I have two questions about "coherency" in R versus Splus:
1) Why plot x$coh surrounded by confidence intervals based on
sqrt(x$coh)? Why not just plot sqrt(x$coh) surrounded by ci's based
on sqrt(x$coh) OR plot x$coh surrounded by ci's based on x$coh? [A
function I had used to plot squared coherency using Splus output
does it the second way, while R (and Bloomfield 2000) seem to plot
x$coh surrounded by ci's based on sqrt(x$coh).]
2) I think that spectrum() in Splus (6.0 Release 1 for Linux 2.2.12)
and spectrum() in R 1.4.0 (rev 2001-11-19) do not produce the same
numbers for their estimates of coherency although both claim to
produce "squared coherency" in their help files [and R clearly does
so on line 72 of spec.pgram()]. I ran the following test on both
setups (using Linux, kernel 2.4):
t<-1:240 #Monthly Time for 20 Years
y1<-2*cos(2*pi*t*5/240)+3*sin(2*pi*t*5/240) #Series with a 4 year cycle
y2<-.5*y1+rnorm(length(t)) #Second series
y1ts<-ts(y1,freq=12)

**AVAILABLE DATA:**

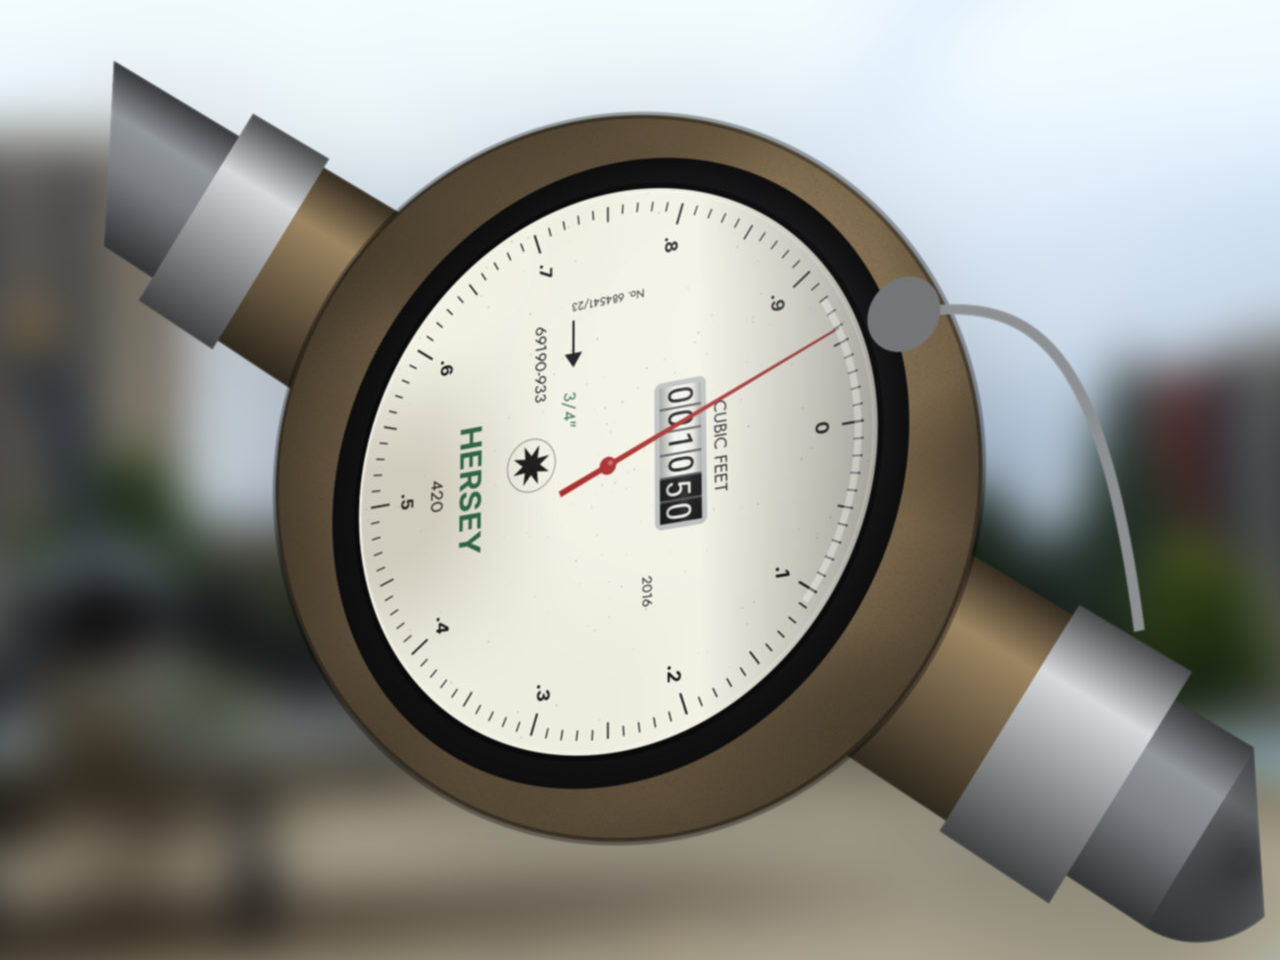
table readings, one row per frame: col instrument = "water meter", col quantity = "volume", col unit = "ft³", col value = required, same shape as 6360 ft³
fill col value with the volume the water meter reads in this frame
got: 1049.94 ft³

**PROBLEM REQUIREMENTS:**
Answer these questions using the forum post about coherency in R and Splus. Put each answer on its own line, numbered to match.
1. Which release of Splus did the poster use?
2. On which line of spec.pgram() does R clearly produce squared coherency?
3. What does the variable t represent in the test code?

**WRITTEN ANSWER:**
1. Splus 6.0 Release 1 for Linux 2.2.12
2. Line 72
3. Monthly time for 20 years (1 to 240)